L'amour étranglé...

Un cordon ombilical qui s'entortille, s'abime, rigidité abyssale,

L'amour ne passera pas.

Un silence abrupte, presque convenu, des yeux qui se croisent

Sans aucun mots murmurés, un ballet incessant de non-dits crucifix...

L'amour ne passe pas.

Puis vint le temps des cours de récréation, leur effervescence, les tourbillons des cris de joie,

Et ma solitude, arc-boutée au fond de moi, faisant l'effet escompté d'un bouclier imprenable.

La stratégie fonctionne à merveille, l'amour reste devant l'armure.

Alors je prends mes jambes à mon cou, je grimpe aux arbres,

Je me démène tel un ange cherchant à séduire toute une assemblée,

Je me fais forte, rapide, insolente, agressive, performante, indocile, 

Les feux de la rampe roucoulent et me bercent de belles illusions,

Que ne ferais-je pas pour une seconde d'un sourire, d'une étreinte, d'une tendresse...

L'amour ne vient pas, l'amour esquive.

Alors je cherche une fissure, une porte d'entrée, un courant d'air qui fixerait l'espoir

D'un aller sans retour.
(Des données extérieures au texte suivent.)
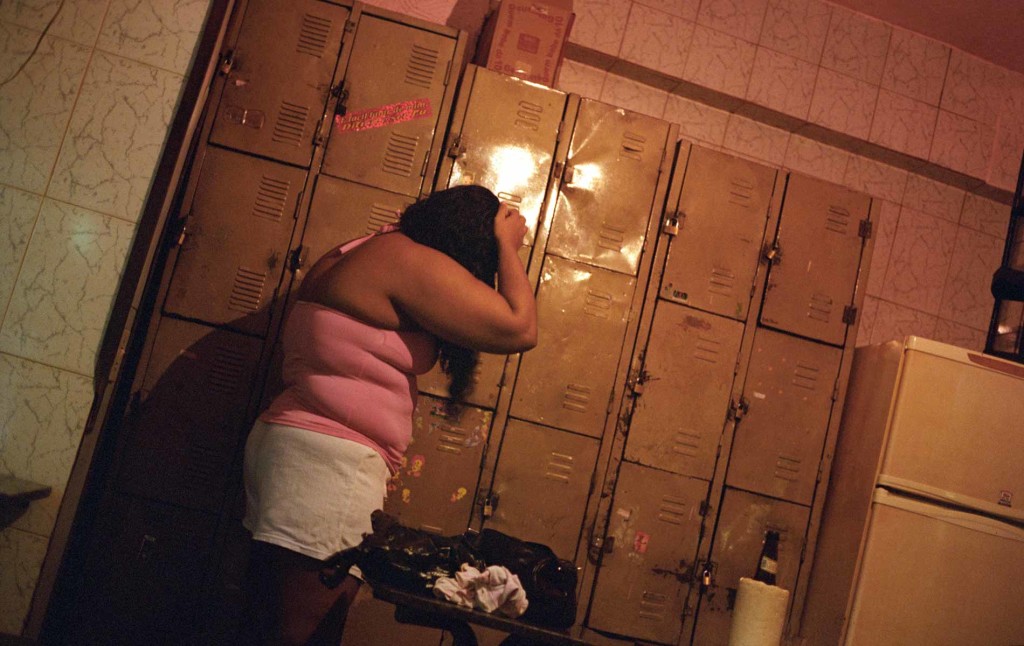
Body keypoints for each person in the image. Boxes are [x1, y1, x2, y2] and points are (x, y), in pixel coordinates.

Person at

D'un amour installé. Doux et attentif.

Sans attentes ni reproches. Sans tourments ni impatience.

Un amour juste. Simple. Celui dont on ne revient pas car il est à sa place.

J'ai bien eu quelques marques pages qui ont laissé une infinie douceur dans les creux et le vide,

Quelques lignes passionnelles de mots obsessionnels, pour faire comme tout le monde.

Quelques jolies traces de tentatives tardives, avortées et maladroites.

Le coeur s'est tant perdu, épuisé, affamé, qu'il ne livre plus bataille.

Il est ailleurs, au dessus des arbres et des maisons, au dessus des nuages et des routes goudronnées,

Il est là où il est écouté. Compris. Accepté.